:: Required work ::
Scan the data below for lines holding the word "with", and copy each line found.

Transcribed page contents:
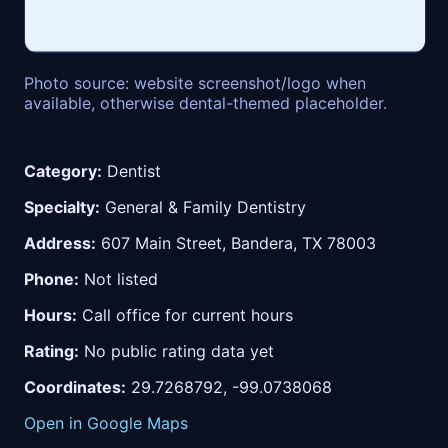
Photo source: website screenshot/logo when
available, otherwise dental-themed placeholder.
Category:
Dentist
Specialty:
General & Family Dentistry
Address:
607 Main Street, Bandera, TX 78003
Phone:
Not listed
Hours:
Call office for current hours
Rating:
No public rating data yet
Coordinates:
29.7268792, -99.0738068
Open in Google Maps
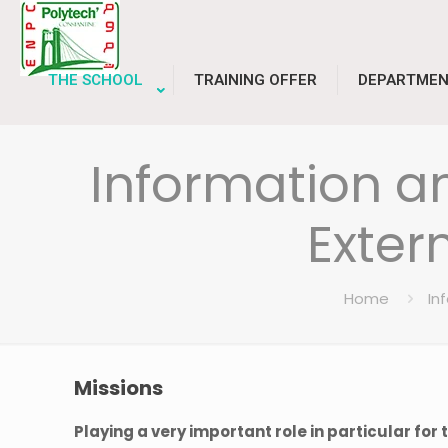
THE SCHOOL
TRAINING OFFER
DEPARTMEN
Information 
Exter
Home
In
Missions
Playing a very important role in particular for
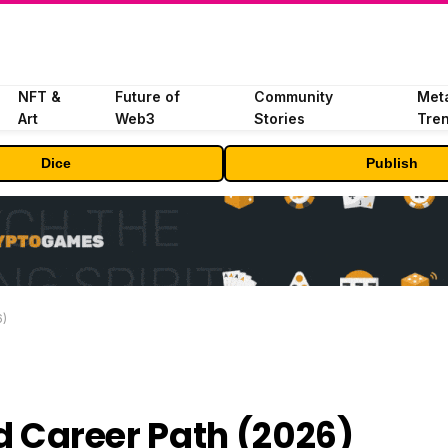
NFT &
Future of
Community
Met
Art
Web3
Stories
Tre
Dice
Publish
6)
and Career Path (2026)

--

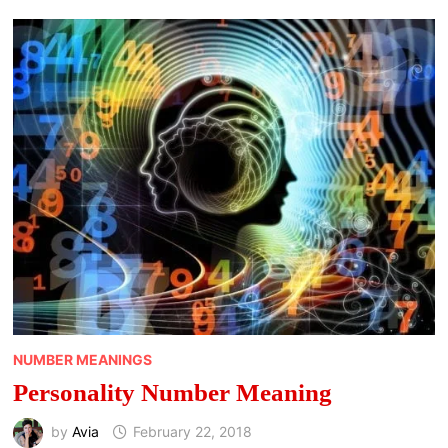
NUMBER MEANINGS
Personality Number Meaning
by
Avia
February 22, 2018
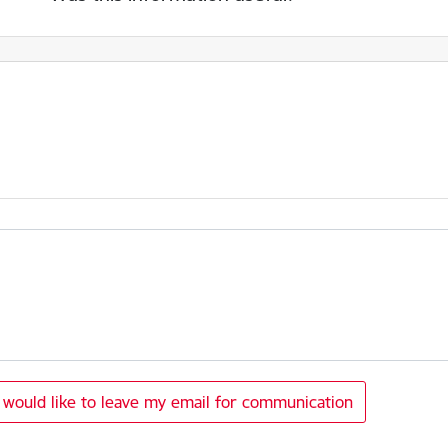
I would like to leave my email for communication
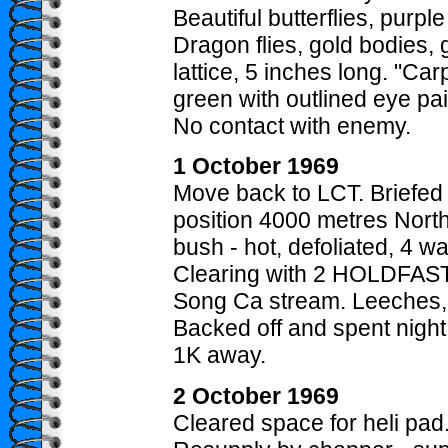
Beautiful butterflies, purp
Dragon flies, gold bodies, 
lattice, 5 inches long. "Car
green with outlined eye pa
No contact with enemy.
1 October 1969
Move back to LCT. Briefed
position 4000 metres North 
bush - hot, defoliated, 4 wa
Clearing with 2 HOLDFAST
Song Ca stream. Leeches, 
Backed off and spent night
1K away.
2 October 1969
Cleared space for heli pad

* * *

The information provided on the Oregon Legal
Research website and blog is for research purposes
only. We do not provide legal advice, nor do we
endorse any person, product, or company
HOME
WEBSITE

:: Answer area ::
green with outlined eye pa
No contact with enemy.
Clearing with 2 HOLDFAST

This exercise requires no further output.